Joined: Apr 08, 2011
Posts: 13

Hello ,

I am developing a web application with JSF framework. In this application the users will be authenticated using the certificate . Could any one please guide to implement this authentication mechanism. Also i want to identify who the user is . I will be using weblogic 10.3.3 and jdk 6. i browsed the net and found nothing more than using CLIENT-CERT in web.xml and the SSL configuration for weblogic. What i want to know exactly is , all the configuration and the code to be implemented in the web app.
1) how the user will be authenticated by the webapp.
2)get the identification (like the name) of the user.

What java packages will be needed to implement this ?


Thanks in advance.
Yogesh
Tim Holloway
Saloon Keeper

Joined: Jun 25, 2001
Posts: 16012
    
  19

There's nothing JSF specific to this. If you are using JEE's standard security framework (supplied with WebLogic), everything is done by WebLogic. You have to configure a security Realm in the WebLogic server, bind it to the webapp(s) that will be secured by it, and include the certificate information in the WebLogic secure transport configuration. So it's mostly questions you need to ask in the WebLogic forum - although WebLogic was pretty good in documenting those processes.

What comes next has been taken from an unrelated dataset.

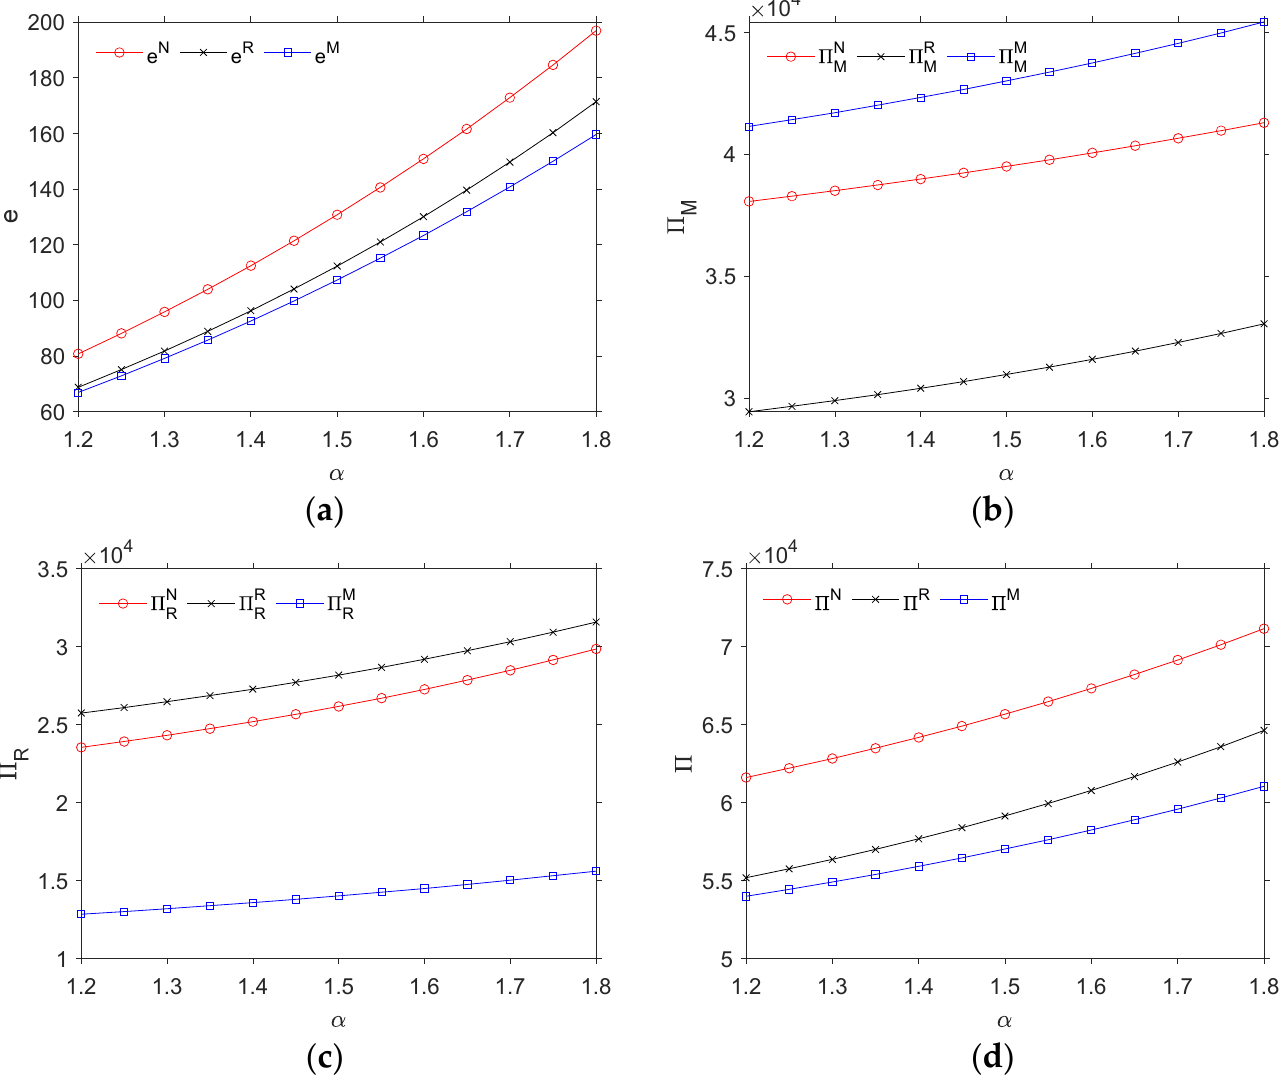
Figure 2. The changes in the supply chain profits ( b – d ) and carbon emissions reduction levels ( a ) that were caused by α .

When using container-managed security with form-based login, you design a basic HTML or JSP login form in 2 almost-identical parts. The login form is the page that WebLogic (NOT the webapp!) will present when a user makes a request to a secured URL as mapped in the webapp's web.xml file and the user is not already logged in. If the login fails, then WebLogic will present the loginfail page repeatedly until the user either logs in or gives up and goes away. My loginfail page usually is a clone of the login page, but with the added caption "Login Failed!".

There is no application login code and the application does not get notified when the user logs in (this may have been done in some other app in the webapp's security Realm or via Single Signon, Windows Login, or some other place remote in time and logic). You can always tell when you are logged in, however, since the HttpServletRequest getUserPrincipal() and getRemoteUser() methods return null until the user has logged in. The getRemoteUser() method returns the userID, which is also stored in the UserPrincipal object. Because the code to get the userID (and to test user security role authorization) is particularly ugly in JSF, I keep a separate utility class to hold it. That allows me to use simpler, more abstract code in the application logic itself. It also allows me to swap in a testing security module for offline (unit) testing.

JEE container security is primarily about limiting access to secured URLs. If the user fails in authentication or authorization, the user never even gets to application logic and therefore cannot exploit it. So actual security code within the webapp is usually minimal.